I went to Havana, Cuba way (way) back in 2003, over sixteen (16) years ago. Oh, my.
At the urging of my good friend and roommate, Tina Patterson, I went along with a tour group on a ‘cultural exchange’ pass from US State Department to attend the Havana/Latin America Film Festival – that was the “loophole” as travel was otherwise prohibited for US citizens.
I took along my buddy Patrick (Jai Gopal) and we stayed for about a week, as I recall, at the Havana Hilton, where Fidel Castro decamped when he took over the country from Batista. It was an amazing experience. Once-in-a-lifetime.
We spent about a week in Havana and another couple days in Pinar Del Rio.
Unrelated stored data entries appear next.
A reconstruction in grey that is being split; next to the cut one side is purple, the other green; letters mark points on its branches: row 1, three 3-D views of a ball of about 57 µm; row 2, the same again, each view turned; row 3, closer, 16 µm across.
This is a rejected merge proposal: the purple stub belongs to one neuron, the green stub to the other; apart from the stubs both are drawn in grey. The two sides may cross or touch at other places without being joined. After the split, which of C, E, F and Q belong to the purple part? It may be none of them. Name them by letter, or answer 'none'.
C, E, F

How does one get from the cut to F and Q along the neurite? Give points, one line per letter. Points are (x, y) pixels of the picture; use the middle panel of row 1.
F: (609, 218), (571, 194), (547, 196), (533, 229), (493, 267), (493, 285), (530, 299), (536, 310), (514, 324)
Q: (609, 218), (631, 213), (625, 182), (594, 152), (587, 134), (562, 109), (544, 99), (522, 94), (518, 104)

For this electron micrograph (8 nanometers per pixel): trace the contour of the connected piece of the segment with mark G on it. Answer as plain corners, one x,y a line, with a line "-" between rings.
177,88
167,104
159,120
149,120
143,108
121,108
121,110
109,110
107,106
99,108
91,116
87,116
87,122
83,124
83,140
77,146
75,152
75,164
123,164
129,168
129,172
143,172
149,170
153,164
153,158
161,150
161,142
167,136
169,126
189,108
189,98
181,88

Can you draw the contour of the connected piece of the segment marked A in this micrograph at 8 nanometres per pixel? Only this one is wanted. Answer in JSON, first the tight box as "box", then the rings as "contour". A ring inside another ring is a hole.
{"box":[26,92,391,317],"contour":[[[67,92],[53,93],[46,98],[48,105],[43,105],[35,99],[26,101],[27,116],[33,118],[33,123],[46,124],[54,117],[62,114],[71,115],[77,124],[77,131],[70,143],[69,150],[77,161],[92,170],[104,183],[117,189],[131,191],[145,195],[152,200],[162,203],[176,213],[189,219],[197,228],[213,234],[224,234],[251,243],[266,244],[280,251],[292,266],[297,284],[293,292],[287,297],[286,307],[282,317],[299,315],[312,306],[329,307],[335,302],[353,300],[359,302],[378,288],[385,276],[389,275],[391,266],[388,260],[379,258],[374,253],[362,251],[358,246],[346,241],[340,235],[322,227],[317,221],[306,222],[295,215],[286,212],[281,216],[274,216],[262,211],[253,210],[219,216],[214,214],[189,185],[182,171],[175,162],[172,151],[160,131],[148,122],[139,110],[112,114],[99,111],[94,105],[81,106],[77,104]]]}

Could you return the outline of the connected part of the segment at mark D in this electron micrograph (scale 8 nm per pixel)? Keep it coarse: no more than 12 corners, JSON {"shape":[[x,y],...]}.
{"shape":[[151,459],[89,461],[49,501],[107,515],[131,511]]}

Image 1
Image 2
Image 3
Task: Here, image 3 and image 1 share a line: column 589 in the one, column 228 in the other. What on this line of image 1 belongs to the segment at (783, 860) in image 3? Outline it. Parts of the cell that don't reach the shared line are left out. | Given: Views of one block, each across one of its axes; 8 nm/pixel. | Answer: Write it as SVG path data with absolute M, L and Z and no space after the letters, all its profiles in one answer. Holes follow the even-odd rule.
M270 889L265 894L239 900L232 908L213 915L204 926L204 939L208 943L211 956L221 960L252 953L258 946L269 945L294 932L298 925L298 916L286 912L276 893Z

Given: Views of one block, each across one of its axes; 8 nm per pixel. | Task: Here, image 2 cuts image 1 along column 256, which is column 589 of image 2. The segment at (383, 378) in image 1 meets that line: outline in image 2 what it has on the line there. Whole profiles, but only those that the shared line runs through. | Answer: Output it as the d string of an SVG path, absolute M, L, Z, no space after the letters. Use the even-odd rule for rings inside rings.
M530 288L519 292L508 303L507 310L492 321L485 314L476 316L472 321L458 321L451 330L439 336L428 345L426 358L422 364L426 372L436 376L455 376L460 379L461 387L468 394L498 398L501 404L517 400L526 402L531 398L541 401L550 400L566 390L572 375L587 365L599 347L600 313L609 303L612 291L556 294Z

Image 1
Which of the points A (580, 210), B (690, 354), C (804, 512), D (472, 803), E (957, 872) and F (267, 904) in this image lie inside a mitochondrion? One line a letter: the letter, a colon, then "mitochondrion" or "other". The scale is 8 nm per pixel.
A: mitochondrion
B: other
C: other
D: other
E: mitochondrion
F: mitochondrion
It was one of those life changing trips for me, unlike any other I had previously experienced.
Traveling to a socialist country, where there is no corporate advertising filling up the visual landscape was a drastic change to what I was visually adjusted to in American life. Advertising here is all around you all day long. It’s impossible to escape.
It’s in travel moments like this where I realized where we all live is a matter of latitude and longitude — there are thousands of ways and cultures where people live different than Americans do.
I’m also a huge Ernest Hemingway fan. So getting to visit his famous landmarks (bars and hotels) and his house, Finca Veija and see his boat The Pilar, was amazing. I never thought I would do such things.
In recent years, Fidel Castro has since passed. President Obama loosened some travel restrictions in 2014 (although our current President Donald Dump rolled them back). The Rolling Stones played a gig there, too. Time passed. Not much stays the same. But same things do in Cuba.
If you ever get the opportunity to travel to Cuba, I highly recommend it.